Consumer Search, Market Power, and the Distributional Effects of Inflation
时间:2025-12-16

Time: 10:00 am - 11:30 am, Dec. 19th, 2025

Speaker: Shihan Shen (Rice University)

Venue: Zhifuxuan Classroom, Langrun Garden, Peking University


Abstract:

This paper studies the effect of inflation on consumers' search behavior and firms' pricing strategies and market power in goods markets, in order to quantify the welfare effects of inflation. In the model, households face uninsurable, idiosyncratic income and expenditure risk and smooth consumption by accumulating liquid wealth.
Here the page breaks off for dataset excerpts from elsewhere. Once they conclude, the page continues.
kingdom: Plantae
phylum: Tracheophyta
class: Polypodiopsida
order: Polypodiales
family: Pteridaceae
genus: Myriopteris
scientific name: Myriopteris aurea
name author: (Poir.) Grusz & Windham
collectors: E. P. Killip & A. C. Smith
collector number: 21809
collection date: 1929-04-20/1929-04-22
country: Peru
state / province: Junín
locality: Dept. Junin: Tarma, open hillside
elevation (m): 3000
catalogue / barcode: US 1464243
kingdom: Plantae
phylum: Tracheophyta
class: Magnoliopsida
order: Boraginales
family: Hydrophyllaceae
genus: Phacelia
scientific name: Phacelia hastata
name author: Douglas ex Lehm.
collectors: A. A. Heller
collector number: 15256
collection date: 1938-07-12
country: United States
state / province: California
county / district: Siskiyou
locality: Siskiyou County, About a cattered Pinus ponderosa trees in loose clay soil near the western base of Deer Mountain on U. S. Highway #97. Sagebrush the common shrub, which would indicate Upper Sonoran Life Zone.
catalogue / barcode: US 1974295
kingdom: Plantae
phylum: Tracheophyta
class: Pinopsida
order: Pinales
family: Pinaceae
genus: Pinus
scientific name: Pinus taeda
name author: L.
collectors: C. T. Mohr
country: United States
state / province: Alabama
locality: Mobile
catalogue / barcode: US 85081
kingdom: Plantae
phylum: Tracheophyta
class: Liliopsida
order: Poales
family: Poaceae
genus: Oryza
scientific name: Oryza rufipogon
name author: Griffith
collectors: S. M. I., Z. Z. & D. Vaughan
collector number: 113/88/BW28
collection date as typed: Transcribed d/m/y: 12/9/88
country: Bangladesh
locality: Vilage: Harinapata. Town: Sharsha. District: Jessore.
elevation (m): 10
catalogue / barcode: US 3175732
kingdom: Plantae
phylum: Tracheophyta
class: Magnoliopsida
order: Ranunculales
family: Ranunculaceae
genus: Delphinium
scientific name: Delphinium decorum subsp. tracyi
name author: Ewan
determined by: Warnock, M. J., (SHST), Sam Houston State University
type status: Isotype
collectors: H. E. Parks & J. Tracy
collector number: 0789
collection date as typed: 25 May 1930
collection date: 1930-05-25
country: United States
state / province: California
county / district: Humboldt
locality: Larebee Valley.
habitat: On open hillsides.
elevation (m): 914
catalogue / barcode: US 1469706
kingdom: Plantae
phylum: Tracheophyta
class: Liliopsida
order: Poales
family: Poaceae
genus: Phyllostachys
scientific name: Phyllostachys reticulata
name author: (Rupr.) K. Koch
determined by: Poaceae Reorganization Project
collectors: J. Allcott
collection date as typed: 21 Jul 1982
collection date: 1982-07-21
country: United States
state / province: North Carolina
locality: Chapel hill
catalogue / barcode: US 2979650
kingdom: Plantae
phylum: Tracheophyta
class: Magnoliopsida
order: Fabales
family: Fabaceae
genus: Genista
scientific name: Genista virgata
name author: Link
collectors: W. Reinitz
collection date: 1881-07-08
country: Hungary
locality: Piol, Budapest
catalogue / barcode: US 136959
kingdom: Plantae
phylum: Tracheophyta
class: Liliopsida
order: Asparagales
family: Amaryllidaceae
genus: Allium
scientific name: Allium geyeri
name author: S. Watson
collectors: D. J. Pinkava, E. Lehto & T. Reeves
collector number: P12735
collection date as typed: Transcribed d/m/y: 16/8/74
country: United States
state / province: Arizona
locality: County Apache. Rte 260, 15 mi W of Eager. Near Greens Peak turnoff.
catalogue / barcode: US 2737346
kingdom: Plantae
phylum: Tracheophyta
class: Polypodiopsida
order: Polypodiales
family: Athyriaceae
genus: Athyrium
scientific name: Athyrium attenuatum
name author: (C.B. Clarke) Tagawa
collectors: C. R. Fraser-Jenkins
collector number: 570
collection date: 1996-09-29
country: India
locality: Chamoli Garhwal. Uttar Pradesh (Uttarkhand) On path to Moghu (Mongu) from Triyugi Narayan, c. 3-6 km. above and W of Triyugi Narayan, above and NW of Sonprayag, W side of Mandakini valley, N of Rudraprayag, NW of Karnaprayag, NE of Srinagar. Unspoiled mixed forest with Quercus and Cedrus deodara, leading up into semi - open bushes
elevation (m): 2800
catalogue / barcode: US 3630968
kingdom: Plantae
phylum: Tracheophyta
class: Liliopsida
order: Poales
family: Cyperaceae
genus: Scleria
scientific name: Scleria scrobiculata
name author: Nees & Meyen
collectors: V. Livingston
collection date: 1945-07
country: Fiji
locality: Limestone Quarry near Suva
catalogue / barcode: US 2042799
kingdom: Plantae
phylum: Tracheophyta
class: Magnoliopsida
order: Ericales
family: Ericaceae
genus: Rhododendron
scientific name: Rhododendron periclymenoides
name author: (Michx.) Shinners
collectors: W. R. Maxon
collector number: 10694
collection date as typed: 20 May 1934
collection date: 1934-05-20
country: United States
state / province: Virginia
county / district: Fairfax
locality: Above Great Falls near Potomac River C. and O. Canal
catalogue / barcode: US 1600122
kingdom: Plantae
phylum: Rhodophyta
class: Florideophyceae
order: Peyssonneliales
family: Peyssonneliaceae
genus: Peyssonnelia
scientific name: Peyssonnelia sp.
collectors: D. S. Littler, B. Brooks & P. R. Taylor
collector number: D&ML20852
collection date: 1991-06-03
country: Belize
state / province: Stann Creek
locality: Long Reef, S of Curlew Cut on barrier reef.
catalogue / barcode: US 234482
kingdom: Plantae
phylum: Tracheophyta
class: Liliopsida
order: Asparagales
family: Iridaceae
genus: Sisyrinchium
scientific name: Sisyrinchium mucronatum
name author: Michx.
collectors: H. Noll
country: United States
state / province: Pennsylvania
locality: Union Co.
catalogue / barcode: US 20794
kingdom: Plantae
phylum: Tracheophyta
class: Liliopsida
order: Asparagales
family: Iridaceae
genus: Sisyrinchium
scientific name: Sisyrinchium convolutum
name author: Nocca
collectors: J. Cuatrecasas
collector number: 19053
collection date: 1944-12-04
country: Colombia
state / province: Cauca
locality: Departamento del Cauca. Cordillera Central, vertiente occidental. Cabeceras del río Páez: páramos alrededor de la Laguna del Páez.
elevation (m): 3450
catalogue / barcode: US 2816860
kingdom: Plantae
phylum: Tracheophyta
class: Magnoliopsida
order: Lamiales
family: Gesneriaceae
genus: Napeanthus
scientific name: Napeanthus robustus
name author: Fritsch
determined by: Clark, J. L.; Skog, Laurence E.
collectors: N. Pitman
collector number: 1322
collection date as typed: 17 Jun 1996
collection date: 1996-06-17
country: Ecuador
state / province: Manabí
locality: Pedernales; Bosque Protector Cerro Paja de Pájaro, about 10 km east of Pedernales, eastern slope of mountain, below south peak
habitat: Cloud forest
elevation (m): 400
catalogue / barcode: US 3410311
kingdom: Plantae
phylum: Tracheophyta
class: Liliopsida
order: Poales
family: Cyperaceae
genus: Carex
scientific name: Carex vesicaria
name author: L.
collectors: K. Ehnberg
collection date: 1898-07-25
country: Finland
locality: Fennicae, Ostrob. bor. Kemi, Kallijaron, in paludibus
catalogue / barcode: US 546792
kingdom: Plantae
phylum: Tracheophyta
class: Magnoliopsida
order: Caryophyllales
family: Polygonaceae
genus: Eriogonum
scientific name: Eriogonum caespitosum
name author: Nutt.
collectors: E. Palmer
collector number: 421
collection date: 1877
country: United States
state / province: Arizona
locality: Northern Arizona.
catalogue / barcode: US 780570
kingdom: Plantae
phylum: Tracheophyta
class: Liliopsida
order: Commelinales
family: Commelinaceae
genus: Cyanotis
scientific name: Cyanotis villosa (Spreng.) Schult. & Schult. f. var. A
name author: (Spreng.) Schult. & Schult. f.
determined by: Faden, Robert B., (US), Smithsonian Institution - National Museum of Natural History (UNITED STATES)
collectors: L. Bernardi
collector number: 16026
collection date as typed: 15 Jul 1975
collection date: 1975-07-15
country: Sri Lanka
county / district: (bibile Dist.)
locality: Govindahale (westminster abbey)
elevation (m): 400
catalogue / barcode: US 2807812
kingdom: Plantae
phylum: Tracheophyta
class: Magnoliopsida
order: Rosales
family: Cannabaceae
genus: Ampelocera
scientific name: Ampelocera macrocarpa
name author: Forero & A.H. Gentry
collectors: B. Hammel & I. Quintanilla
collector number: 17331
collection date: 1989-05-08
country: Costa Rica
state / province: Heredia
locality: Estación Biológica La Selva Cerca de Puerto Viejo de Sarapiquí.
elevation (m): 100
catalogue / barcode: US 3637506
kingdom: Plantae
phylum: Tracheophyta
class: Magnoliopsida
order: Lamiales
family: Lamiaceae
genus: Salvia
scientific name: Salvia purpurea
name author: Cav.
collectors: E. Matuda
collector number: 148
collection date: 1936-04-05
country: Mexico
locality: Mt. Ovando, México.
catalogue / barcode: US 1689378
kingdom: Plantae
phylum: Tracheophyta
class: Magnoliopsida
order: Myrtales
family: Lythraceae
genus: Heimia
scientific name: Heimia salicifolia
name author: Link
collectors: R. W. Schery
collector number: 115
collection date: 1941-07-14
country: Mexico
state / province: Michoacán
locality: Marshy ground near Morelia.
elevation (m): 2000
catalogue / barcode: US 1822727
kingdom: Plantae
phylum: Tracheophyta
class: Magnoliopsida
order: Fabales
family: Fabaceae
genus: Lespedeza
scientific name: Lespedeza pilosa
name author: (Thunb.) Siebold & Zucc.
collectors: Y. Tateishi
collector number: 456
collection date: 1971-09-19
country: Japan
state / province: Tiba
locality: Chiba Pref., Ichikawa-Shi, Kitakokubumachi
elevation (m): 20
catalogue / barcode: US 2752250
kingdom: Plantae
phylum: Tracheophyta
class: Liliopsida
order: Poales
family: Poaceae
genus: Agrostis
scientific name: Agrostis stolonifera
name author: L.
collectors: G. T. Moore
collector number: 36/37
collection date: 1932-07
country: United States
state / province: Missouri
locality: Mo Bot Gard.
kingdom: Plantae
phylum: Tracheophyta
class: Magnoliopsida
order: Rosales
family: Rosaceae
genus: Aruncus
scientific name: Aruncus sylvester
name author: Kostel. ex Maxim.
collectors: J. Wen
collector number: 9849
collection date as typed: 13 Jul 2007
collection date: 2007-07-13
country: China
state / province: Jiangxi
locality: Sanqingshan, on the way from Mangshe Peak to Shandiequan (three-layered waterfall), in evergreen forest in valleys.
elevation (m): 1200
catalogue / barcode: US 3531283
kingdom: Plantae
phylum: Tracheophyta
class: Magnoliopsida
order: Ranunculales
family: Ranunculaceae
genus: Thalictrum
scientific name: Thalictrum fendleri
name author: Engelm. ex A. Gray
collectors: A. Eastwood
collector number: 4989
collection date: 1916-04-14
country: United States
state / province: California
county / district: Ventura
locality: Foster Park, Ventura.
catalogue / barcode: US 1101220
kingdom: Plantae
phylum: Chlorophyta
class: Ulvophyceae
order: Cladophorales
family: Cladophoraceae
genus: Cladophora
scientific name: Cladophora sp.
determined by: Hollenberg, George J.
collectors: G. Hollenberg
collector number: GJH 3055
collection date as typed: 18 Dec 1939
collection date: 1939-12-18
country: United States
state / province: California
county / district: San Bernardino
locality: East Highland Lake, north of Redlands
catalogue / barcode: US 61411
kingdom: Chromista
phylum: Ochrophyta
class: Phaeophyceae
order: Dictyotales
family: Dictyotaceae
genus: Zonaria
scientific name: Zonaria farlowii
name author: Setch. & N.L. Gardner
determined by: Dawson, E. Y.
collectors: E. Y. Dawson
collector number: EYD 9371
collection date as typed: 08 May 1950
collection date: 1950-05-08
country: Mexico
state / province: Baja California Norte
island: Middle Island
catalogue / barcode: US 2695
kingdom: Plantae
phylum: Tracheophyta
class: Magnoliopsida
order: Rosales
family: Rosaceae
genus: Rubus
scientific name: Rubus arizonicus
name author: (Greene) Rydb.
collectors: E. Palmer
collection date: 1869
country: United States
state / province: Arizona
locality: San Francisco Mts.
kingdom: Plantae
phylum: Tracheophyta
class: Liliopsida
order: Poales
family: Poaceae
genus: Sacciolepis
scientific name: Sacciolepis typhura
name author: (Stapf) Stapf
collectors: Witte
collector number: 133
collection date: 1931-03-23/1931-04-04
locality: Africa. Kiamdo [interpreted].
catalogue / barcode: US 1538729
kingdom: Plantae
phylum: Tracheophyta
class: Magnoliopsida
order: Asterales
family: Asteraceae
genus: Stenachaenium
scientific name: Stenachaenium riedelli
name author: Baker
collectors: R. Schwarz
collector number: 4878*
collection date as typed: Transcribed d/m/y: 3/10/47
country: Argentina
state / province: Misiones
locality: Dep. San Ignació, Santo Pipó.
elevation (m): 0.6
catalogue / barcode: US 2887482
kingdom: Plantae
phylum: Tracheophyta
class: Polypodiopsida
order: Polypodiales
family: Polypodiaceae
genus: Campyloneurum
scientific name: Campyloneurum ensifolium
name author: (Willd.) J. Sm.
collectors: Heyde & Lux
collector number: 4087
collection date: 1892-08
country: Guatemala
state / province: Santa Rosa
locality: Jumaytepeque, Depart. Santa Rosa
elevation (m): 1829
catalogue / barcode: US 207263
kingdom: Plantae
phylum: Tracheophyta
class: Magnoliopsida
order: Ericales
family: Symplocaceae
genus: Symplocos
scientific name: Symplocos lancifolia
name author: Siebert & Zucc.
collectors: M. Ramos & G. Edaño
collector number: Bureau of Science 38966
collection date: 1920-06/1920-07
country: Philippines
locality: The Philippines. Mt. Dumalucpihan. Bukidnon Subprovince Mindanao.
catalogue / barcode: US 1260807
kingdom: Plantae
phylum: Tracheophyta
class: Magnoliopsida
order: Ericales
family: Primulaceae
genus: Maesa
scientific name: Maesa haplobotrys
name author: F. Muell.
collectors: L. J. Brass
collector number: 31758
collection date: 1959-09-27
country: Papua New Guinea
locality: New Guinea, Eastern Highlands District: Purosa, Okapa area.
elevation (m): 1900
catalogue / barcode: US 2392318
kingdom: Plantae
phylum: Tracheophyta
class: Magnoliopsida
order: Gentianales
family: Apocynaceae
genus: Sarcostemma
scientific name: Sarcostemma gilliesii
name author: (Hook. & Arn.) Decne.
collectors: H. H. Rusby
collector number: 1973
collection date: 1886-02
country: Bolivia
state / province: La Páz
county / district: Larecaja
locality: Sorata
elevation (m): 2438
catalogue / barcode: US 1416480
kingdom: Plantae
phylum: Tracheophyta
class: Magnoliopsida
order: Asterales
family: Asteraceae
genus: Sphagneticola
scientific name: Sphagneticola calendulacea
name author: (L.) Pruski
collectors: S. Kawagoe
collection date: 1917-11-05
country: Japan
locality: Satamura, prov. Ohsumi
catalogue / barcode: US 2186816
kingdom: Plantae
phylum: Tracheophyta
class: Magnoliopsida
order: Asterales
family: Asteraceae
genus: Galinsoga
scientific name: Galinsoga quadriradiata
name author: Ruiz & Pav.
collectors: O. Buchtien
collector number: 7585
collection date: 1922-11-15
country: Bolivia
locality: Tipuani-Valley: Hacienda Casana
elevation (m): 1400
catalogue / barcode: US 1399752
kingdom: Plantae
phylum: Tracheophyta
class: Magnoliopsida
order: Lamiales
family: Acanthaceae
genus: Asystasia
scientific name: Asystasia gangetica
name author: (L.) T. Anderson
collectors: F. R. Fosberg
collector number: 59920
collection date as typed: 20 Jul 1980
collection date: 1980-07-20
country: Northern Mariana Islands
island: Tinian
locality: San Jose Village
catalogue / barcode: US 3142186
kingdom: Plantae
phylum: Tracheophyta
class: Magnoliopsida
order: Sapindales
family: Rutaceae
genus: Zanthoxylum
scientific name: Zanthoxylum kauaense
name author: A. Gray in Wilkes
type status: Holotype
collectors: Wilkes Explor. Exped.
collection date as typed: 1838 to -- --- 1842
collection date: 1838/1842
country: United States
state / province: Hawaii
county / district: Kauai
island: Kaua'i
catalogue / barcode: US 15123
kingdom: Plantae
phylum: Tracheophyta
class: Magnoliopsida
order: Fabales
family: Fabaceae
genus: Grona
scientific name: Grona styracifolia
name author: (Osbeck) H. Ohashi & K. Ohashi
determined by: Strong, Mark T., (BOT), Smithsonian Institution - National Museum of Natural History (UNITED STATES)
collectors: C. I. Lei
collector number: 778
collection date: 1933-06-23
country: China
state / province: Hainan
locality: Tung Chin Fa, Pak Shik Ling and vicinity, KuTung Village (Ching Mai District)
Search in the goods market is random and households choose ex-ante search effort to find low price offers, as in Burdett and Judd (1983). In addition, given a set of offers, households have the outside option to continue searching ex-post. In equilibrium, households with heterogeneous wealth and income choose different search strategies. Heterogeneity in ex-ante search effort implies the composition of households differs along the price distribution. Heterogeneity in ex-post search decisions, along with heterogeneity in the marginal value of wealth, gives rise to heterogeneity in the elasticity of demand at a given price and firm's market power. Anticipated inflation affects market power according to three primary channels. First, inflation lowers the real return on wealth that increases all households' price sensitivity, lowering market power. Second, a lower return on wealth increases the costs of ex-post search that reduces consumers' outside option, increasing market power. Third, inflation affects price dispersion and households' incentive to search ex-ante. We quantify how these channels affect households unevenly across the wealth and income distribution, and in turn, characterize welfare cost and redistributive effects of inflation.


Speaker:


Shihan Shen.png


Shihan Shen is an Assistant Professor of Economics at Rice University. She received her Ph.D. in Economics from the University of California, Los Angeles. Her research lies in macroeconomics, with a focus on firm dynamics, including resource misallocation, firm growth, and innovation.